-
Notifications
You must be signed in to change notification settings - Fork 44
Description
Is your feature request related to a problem? Please describe.
This is not a problem yet, but it's something we are anticipating it may become. Currently we are working on reading datasets natively, and the original idea was to group them on one project, native6. However, in practice many of these datasets have their own folder structure or name convention, and it seems it makes more sense to implement as separate projects (see #494 for discussion on this topic). We anticipate that this policiy could increase the number of datasets enough that it clutters the configuration files. Furthermore, it requires users to keep track of the datasets and update their configuration file accordingly.
However, in practice many users share a configuration, as they work in a few HPC's. We are already anticipating this and handling it by having different DRS's for these machines in the config-developer.yml file, and by providing by default configurations that users can uncomment in config-user.yml.
This process could be simplified if users had only to define once in which machine they are working, so that DRS would be used by default. Any exception that a user would need could be specified separatedly.
E.g, from:
# Site-specific entries: Jasmin
# Uncomment the lines below to locate data on JASMIN
drs:
CMIP6: BADC
CMIP5: BADC
CMIP3: BADC
CORDEX: BADC
OBS: BADC
OBS6: BADC
obs4mips: BADC
ana4mips: BADC
to
drs:
# Site-specific entries:
# Uncomment the lines below to locate data on JASMIN
default: BADC
Exceptions could be handled by using the current format, which also would make it backwards compatible
drs:
default: DKRZ
CORDEX: BADC
A similar approach could be used with rootpaths, although it would require defining the routes somewhere else.
An alternative to the "default" field would be to use lists.
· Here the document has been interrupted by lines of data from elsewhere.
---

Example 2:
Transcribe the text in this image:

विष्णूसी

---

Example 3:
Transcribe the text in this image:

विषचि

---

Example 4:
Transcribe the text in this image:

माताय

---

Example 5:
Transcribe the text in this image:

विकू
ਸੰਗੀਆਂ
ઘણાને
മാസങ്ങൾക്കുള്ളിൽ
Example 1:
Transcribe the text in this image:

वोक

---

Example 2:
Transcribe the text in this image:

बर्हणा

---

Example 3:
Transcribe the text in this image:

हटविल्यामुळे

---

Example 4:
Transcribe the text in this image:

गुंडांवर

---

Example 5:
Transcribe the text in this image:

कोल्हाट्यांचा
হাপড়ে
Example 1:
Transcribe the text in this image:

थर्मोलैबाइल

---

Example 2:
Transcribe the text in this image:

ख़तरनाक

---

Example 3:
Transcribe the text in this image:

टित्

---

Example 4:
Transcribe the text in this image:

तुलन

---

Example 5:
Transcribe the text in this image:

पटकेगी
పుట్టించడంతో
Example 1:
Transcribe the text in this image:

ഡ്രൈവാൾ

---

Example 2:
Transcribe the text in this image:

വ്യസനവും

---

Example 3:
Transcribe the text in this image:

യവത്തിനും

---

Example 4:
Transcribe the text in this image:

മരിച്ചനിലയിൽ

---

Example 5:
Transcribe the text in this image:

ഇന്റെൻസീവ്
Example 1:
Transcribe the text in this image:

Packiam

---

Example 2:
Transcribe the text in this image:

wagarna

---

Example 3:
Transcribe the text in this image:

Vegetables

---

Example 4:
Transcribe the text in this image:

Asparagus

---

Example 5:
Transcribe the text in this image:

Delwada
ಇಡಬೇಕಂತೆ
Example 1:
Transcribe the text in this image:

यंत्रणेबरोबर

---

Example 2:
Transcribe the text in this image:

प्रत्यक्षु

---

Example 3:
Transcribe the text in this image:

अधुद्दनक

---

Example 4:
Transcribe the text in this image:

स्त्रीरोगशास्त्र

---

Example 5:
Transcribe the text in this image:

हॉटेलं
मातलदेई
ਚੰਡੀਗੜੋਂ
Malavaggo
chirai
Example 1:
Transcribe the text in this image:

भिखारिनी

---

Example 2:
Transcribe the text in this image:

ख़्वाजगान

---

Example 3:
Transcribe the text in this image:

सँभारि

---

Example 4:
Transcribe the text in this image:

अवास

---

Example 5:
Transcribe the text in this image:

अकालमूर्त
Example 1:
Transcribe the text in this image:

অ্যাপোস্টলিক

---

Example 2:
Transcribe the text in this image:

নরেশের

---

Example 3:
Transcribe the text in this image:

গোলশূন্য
For example, DKRZ currently has one main roothpath, two main DRS and a few exceptions:
rootpath:
CMIP6: /mnt/lustre02/work/ik1017/CMIP6/data/CMIP6
CMIP5: /mnt/lustre02/work/bd0854/DATA/ESMValTool2/CMIP5_DKRZ
CMIP3: /mnt/lustre02/work/bd0854/DATA/ESMValTool2/CMIP3
CORDEX: /mnt/lustre02/work/ik1017/C3SCORDEX/data/c3s-cordex/output
OBS: /mnt/lustre02/work/bd0854/DATA/ESMValTool2/OBS
OBS6: /mnt/lustre02/work/bd0854/DATA/ESMValTool2/OBS
obs4mips: /mnt/lustre02/work/bd0854/DATA/ESMValTool2/OBS
ana4mips: /mnt/lustre02/work/bd0854/DATA/ESMValTool2/OBS
native6: /mnt/lustre02/work/bd0854/DATA/ESMValTool2/RAWOBS
RAWOBS: /mnt/lustre02/work/bd0854/DATA/ESMValTool2/RAWOBS
drs:
CMIP6: DKRZ
CMIP5: DKRZ
CMIP3: DKRZ
CORDEX: BADC
obs4mips: default
ana4mips: default
OBS: default
OBS6: default
native6: default
Which could be expressed as:
rootpath:
CMIP6: /mnt/lustre02/work/ik1017/CMIP6/data/CMIP6
CMIP5: /mnt/lustre02/work/bd0854/DATA/ESMValTool2/CMIP5_DKRZ
CMIP3: /mnt/lustre02/work/bd0854/DATA/ESMValTool2/CMIP3
CORDEX: /mnt/lustre02/work/ik1017/C3SCORDEX/data/c3s-cordex/output
[ OBS, OBS6, obs4mips, ana4mips]:
/mnt/lustre02/work/bd0854/DATA/ESMValTool2/OBS
[native6, RAWOBS]:
/mnt/lustre02/work/bd0854/DATA/ESMValTool2/RAWOBS
drs:
[CMIP6, CMIP5, CMIP3]: DKRZ
CORDEX: BADC
[obs4mips, ana4mips, OBS, OBS6, native6]: default
Personally I prefer having a default, so updates in the repository configuration files are immediately and seamlessly available to the user. I also find using lists a bit clunky and difficult to read.
Another solution can be found in #795, which also contains a collection of related issues and suggestions for a redesign of the configuration files.
Would you be able to help out?
I currently feel this is very low priority. As I said before, this is currently not an issue and I'm only opening this for discussion and record-keeping as we anticipate it may be.